→ Required actions
[a] In the piece on bankers and aid workers, where is Will Crouch a DPhil student?
[b] Retype the records verbatim, starting at their first line and ending at the line that contains "Identify the document".

╭─ Selected extract

Who does more for development: bankers or ‘aid workers’?

An interesting debate on Radio 4’s Today Programme this morning about who can do the most good in tackling poverty: aid workers or bankers. The argument, put forward by Will Crouch, a DPhil student at Oxford University’s Uehiro Centre for Practical Ethics, is (in its most simplistic form) that high earners can do more good, because through private philanthropy their earnings can achieve more good (saving lives, improving education, etc) than can the work of an individual aid worker. Leaving aside the rather worrying vagueness of the term ‘aid worker’ (also described as ‘charity worker’ and ‘charity sector’ in the Today Programme’s piece) is there anything in this?

Crouch has written an interesting paper on this, but as he requests for it not to be cited without permission, I’m basing this on his interview with the BBC, and Oxford University’s press release, neither of which do justice to the ideas, so do have a look at the paper.

Speaking to the BBC, Crouch said:

“The direct benefit a single aid worker can produce is limited, whereas the philanthropic banker’s donations might indirectly help 10 times as many people.”

It seems to me that there are a few obvious criticisms of the logic behind this argument.

╰─
╭─ Data provided

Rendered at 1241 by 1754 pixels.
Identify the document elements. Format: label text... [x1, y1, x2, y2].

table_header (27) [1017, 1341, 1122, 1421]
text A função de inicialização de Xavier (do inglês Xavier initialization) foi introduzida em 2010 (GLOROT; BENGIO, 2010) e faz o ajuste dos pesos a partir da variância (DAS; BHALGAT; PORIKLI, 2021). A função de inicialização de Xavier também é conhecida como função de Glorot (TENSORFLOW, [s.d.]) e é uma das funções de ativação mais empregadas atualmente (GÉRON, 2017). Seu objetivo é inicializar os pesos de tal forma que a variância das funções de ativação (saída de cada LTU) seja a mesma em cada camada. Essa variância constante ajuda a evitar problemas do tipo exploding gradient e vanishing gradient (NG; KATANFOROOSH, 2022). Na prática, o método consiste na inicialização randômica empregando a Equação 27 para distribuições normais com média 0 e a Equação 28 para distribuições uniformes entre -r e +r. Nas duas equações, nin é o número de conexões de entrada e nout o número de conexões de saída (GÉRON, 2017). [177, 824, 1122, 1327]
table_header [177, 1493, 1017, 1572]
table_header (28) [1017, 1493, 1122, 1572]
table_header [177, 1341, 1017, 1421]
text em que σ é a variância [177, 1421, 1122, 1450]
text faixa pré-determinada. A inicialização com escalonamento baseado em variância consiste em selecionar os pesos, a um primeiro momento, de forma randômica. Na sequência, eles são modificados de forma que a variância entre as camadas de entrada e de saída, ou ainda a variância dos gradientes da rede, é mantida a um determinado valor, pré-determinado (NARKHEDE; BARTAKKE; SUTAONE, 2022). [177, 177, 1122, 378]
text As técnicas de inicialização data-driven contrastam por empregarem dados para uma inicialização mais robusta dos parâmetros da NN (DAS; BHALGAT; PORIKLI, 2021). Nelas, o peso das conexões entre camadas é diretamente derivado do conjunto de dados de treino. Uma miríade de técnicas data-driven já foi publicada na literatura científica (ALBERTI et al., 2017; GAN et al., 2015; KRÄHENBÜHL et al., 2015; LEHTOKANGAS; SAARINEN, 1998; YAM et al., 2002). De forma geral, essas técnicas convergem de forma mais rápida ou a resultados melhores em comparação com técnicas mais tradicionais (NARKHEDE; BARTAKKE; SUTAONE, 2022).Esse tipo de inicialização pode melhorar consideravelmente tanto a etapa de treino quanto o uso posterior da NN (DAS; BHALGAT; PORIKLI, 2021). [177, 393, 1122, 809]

╰─

→ Results in order
[a] Oxford University's Uehiro Centre for Practical Ethics.

[b]
Rendered at 1241 by 1754 pixels.
Identify the document elements. Format: label text... [x1, y1, x2, y2].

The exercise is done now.